The search for bioactive peptides with cholesterol-lowering effects has intensified due to the adverse side effects of synthetic cholesterol-lowering drugs, which may lead to liver damage, myopathy, and diabetes in some individuals. Elevated cholesterol levels contribute to arteriosclerosis, a condition that restricts oxygen supply to the heart and increases the risk of CVDs [123]. Using in silico and in vitro approaches, Silva et al. [124] identified IAF, QGF, and QDF peptides from cowpea that function as HMG-CoA reductase (HMG-CoA) inhibitors via a competitive statin-like mechanism. These peptides significantly reduced cholesterol levels, as confirmed by in vitro inhibition studies, demonstrating inhibition rates of 69%, 77%, and 78%, respectively (Table 3). Similar research has reported that cumin seed-derived peptides (CSP1, CSP2, CSP3) can inhibit cholesterol micelle formation, lipase activity, and bile acid binding, suggesting that their consumption may lower cholesterol levels [125].
Additionally, polyphenols have been studied for their ability to regulate lipoprotein lipase, an enzyme implicated in cholesterol metabolism and lipid accumulation in arteries. In silico and in vivo studies have demonstrated that quercetin, rutin, and naringenin reduce lipoprotein lipase activity. However, their efficacy varies depending on their chemical structure (e.g., glycosides, aglycones, chalcones) and intestinal microbiota metabolism [116]. Another key enzyme in cholesterol biosynthesis, 3-hydroxy-3-methylglutaryl-coenzyme A reductase (HMG-CoAR), has been shown to be inhibited by stigmasterol through van der Waals forces and hydrophobic interactions. In these simulations, simvastatin (a conventional cholesterol-lowering drug) was used as a control, and results indicated that both compounds effectively inhibited HMG-CoAR activity and interacted with different amino acid residues [117].
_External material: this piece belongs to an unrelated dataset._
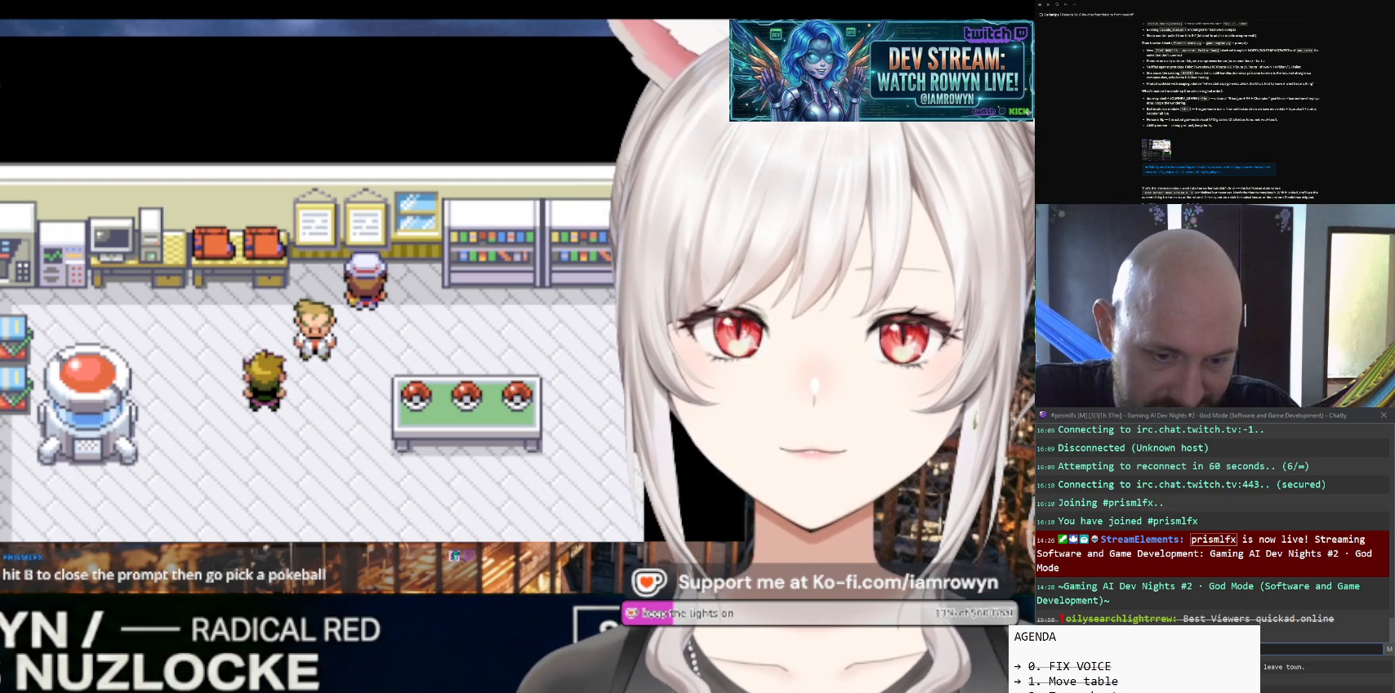
{"buttons": ["A"], "events": []}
Food-derived antihypertensive biopeptides have gained significant attention due to their high tissue affinity and prolonged bioavailability compared to synthetic drugs [126]. Several peptides have demonstrated angiotensin-converting enzyme (ACE) inhibition, a well-known mechanism for reducing hypertension and cardiovascular risk. Two peptides, GASSGMPG and LAYA, were isolated from Pacific cod (G. macrocephalus) skin gelatin using pepsin hydrolysis and molecular docking (Table 3), confirming their strong ACE inhibitory potential [127]. Similar findings have been reported for IVDR, WYK, and VSAVI peptides from olive flounder (P. olivaceus) surimi, as well as LWHTH from tunicate (S. clava). In silico simulations demonstrated that these peptides bind to the active site of ACE, forming a stable ACE-LWHTH complex. Moreover, in vivo studies indicated that LWHTH significantly reduced blood pressure in hypertensive rats [128].
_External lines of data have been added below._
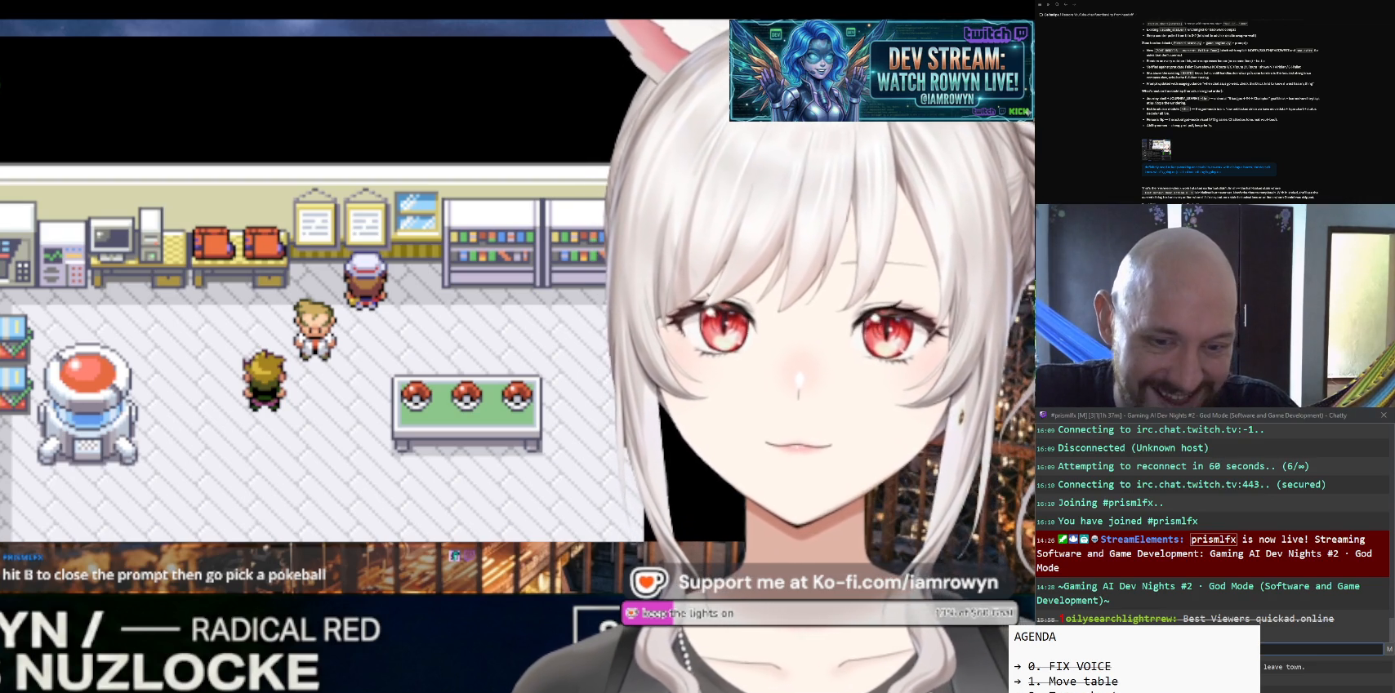
{"buttons": ["A"], "events": []}
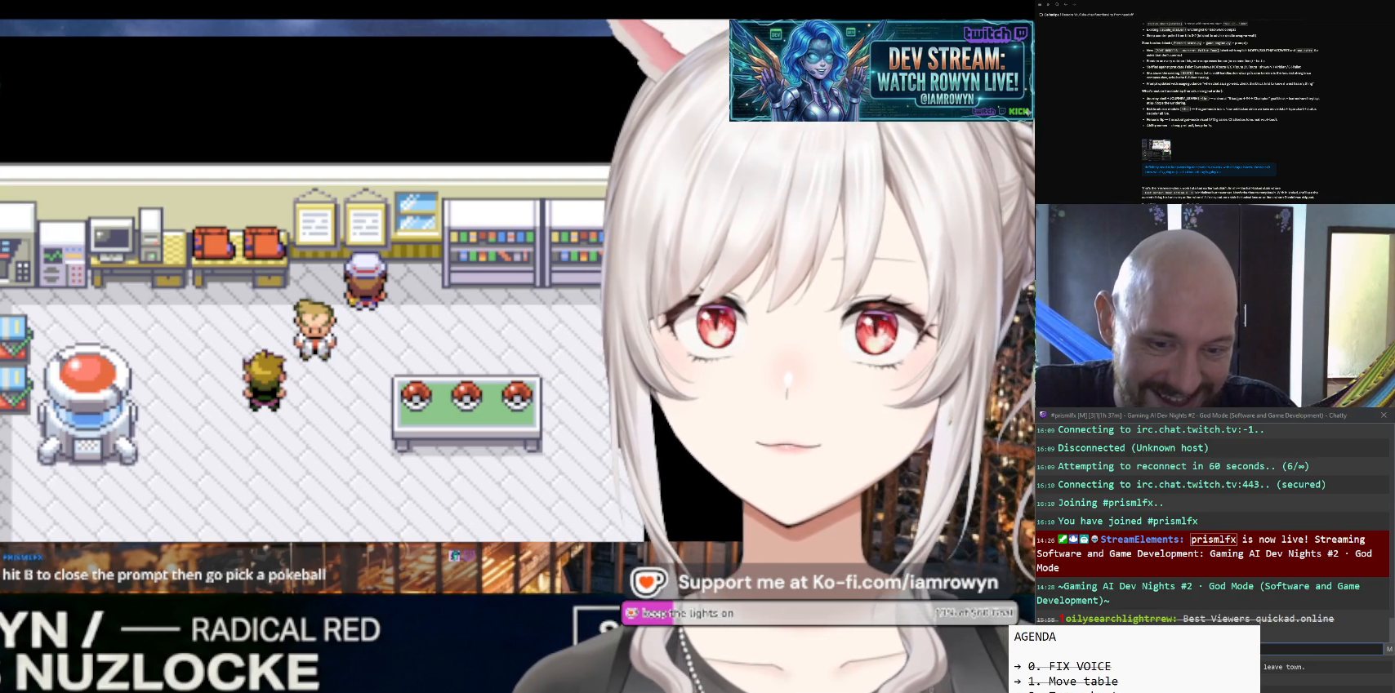
{"buttons": ["A"], "events": []}
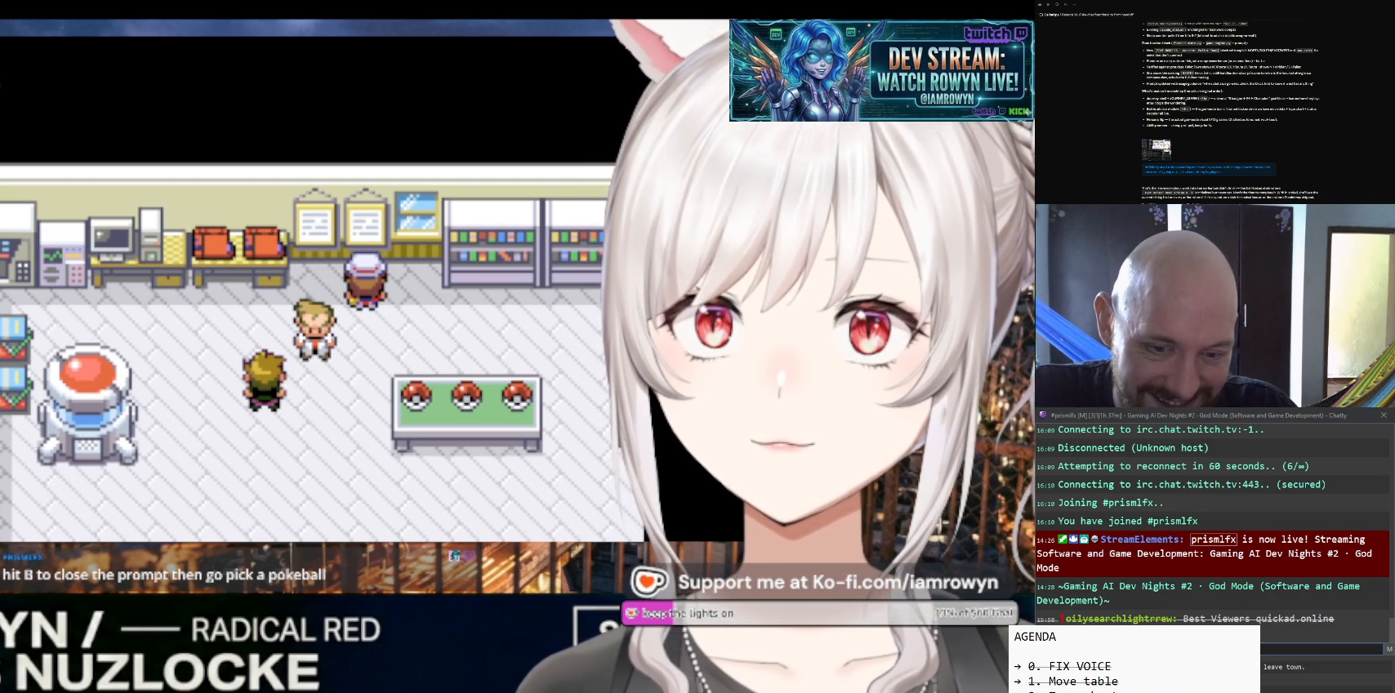
{"buttons": ["A"], "events": []}
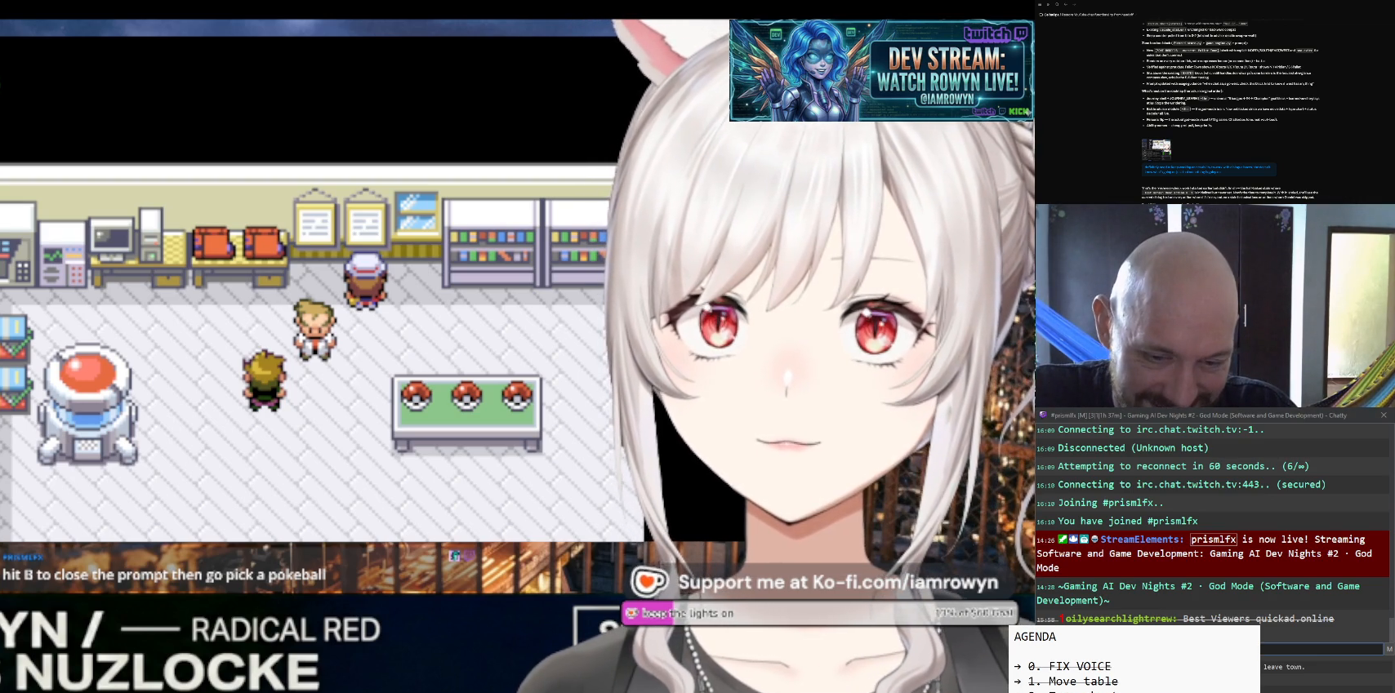
{"buttons": ["A"], "events": []}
Regularly consumed beverages, such as beer and wine, are rich sources of natural phytochemicals that have been shown to interact with serum proteins and reduce cardiovascular risk (Table 3). Beer contains phenolic acids and flavonoids, which interact with human serum albumin and plasma fibrinogen, potentially contributing to cardioprotective effects. Studies suggest these compounds may also interact with C-reactive protein and glutathione peroxidase, which are involved in oxidative stress regulation [129]. Similarly, red wine polyphenols, particularly rutin, and resveratrol, have been shown to form covalent bonds and hydrogen interactions with key amino acids in C-reactive proteins. Additionally, rutin interacts with fibrinogen, human glutathione peroxidase 3, and human serum albumin, supporting its potential role in reducing inflammation and thrombosis risk [130].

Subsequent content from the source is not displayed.